“Un film fatto per Bene” non è solo un film, è una riflessione sulla fine, sulle ossessioni e su un distacco volontario. Il progetto, originariamente pensato come biopic su Carmelo Bene, si trasforma in un teatro dell’insabbiamento: il regista scompare, la produzione implode, e a cercarlo resta Umberto Cantone, amico fidato e filo narrativo attraverso cui il caos prende forma.
La forza di quest’opera risiede nella sua disarmante onestà: Maresco non fugge, ma si espone. Le sue nevrosi si materializzano in sequenze intense —come il confronto gioco a scacchi con la Morte — dove il regista è allo stesso tempo icona e fantoccio delle sue stesse crisi. È qui che il film si fa carne, implacabile grido autoriale contro un sistema che ha normalizzato la mediocrità.

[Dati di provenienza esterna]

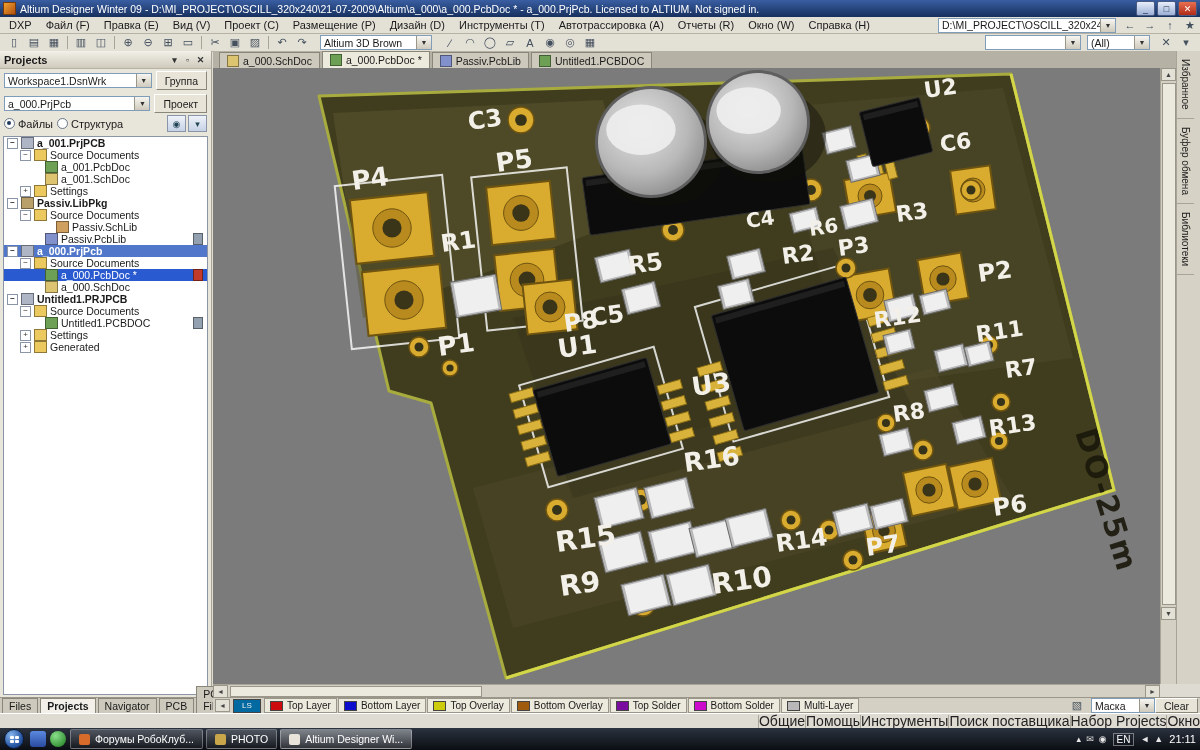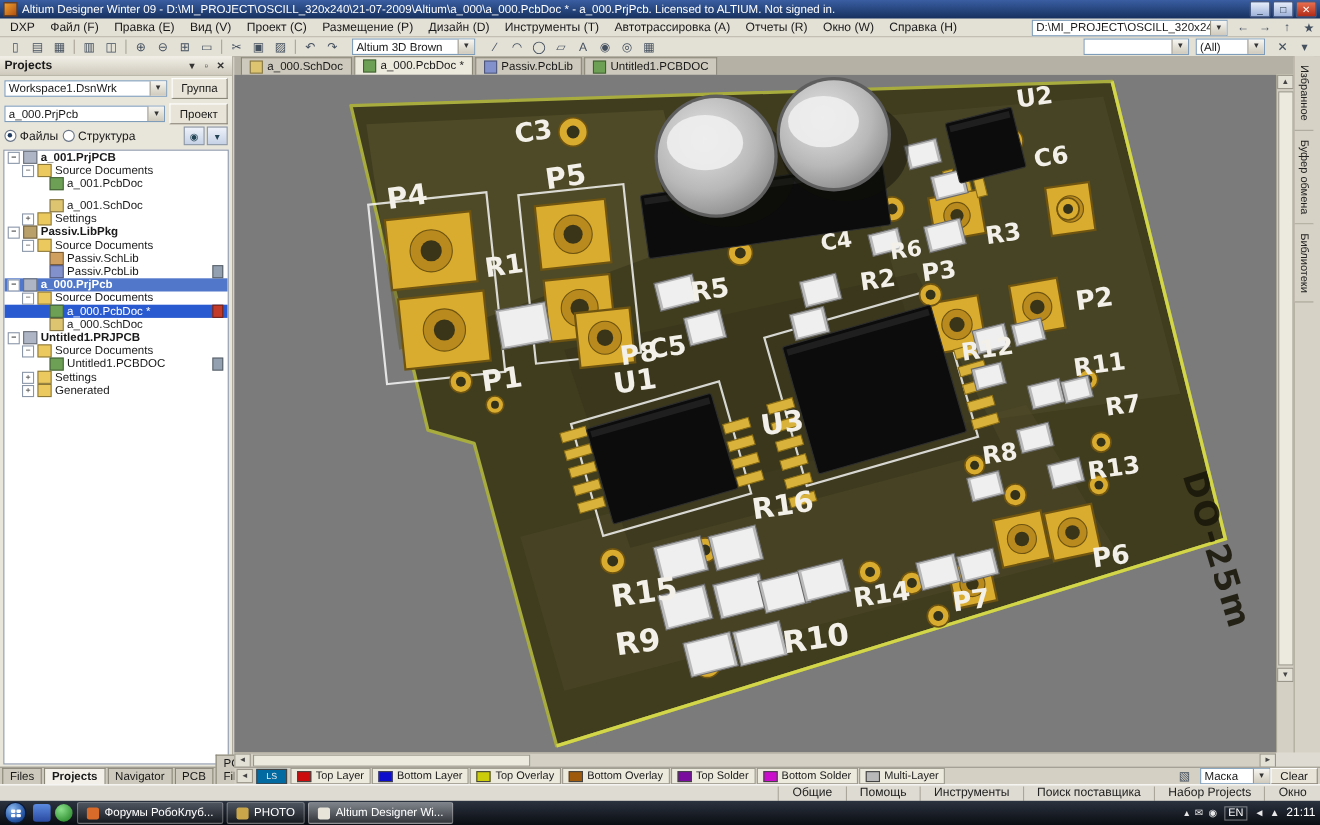"a_001.SchDoc" div.trow { margin-top: 8px -> none }
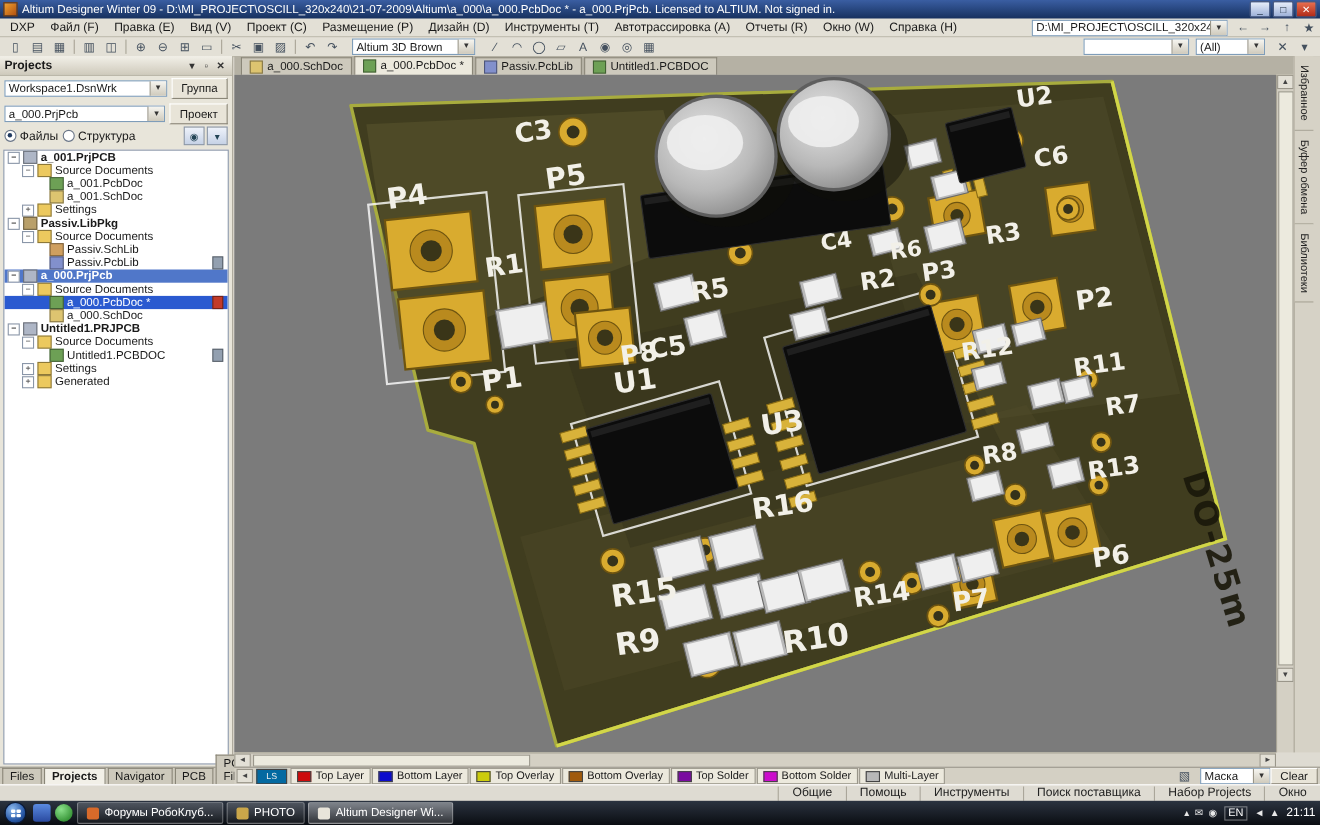"Passiv.SchLib" div.trow { padding-left: 29px -> 40px }
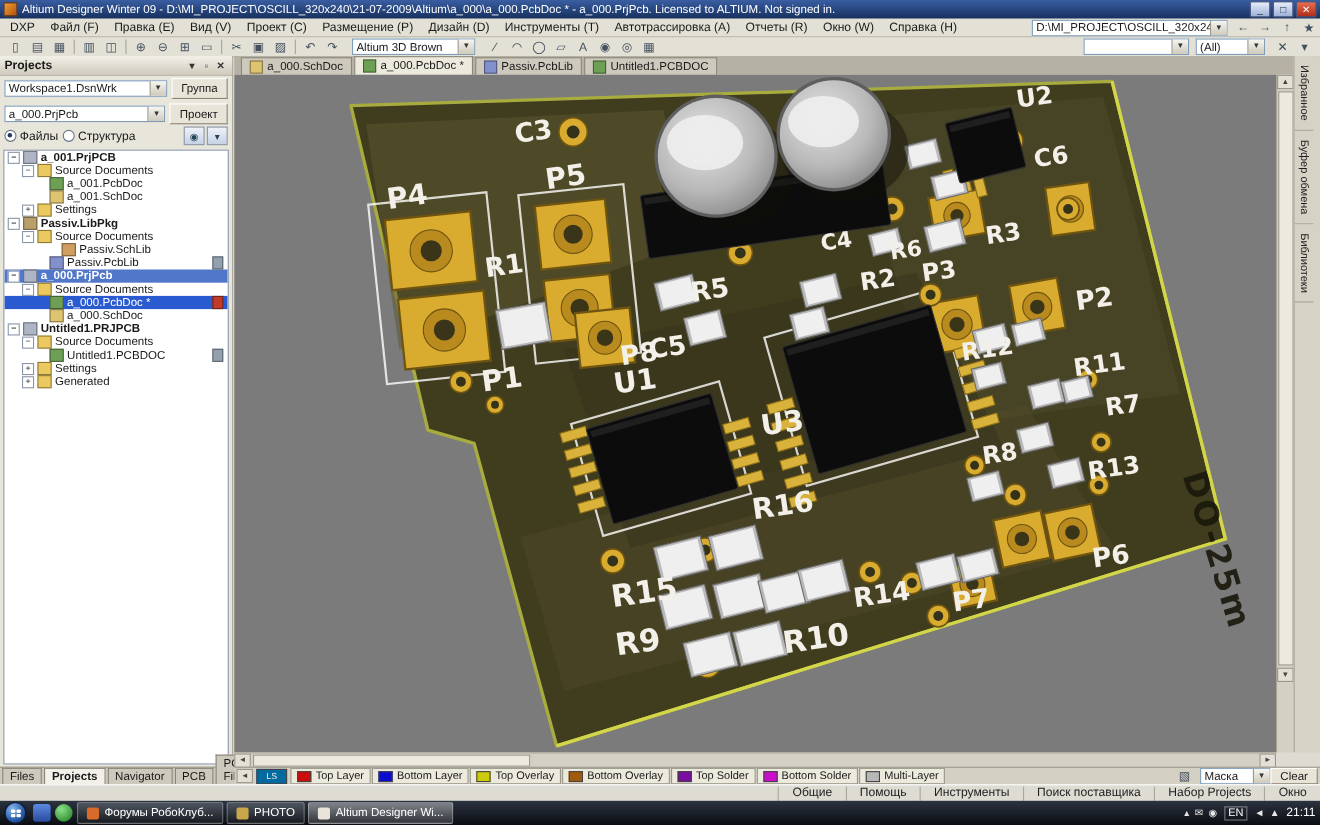"Общие" .sseg { font-size: 11px -> 14px; padding: 0 12px -> 0 0 }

La narrazione è uno sbilanciato ma magnetico collage tra documentario surreale, mockumentary oscuro e confessione disperata. Attraverso voci autentiche—compresa quella di Occhipinti, produttore esasperato—e personaggi impavidi, il film costruisce una farsa dolorosa: si ride, si riflette, e si avverte lo spirito che lotta contro la cancellazione del proprio linguaggio.
I punti di forza sono nella crudezza emotiva e nell’irriducibilità stilistica. Maresco si conferma dissidente ultimo del cinema italiano, un detonatore di verità senza compromessi. La sua invettiva non risparmia nessuno, nessun privilegio, nessun cliché. Il risultato è un’opera che vive nel frammento, nell’incompiuto, nel silenzio imposto dalle regole.
Eppure, questa potenza genera anche cadute. La struttura volutamente dispersiva può allontanare chi ama la trama definita o il thriller compatto. In alcuni tratti, l’ironia esasperata sfiora l’autocompiacimento, e lo spettatore meno affine al linguaggio interno del cinema fatica a seguirne certi slanci.
Ma è proprio questa frammentarietà l’essenza della sua ribellione: un film che non pretende di essere perfetto, ma che reclama spazio per esistere nel disordine. In fondo, “Un film fatto per Bene” riesce laddove molti falliscono: fa sentire viva la scintilla di cinema che rinasce dalle proprie ceneri.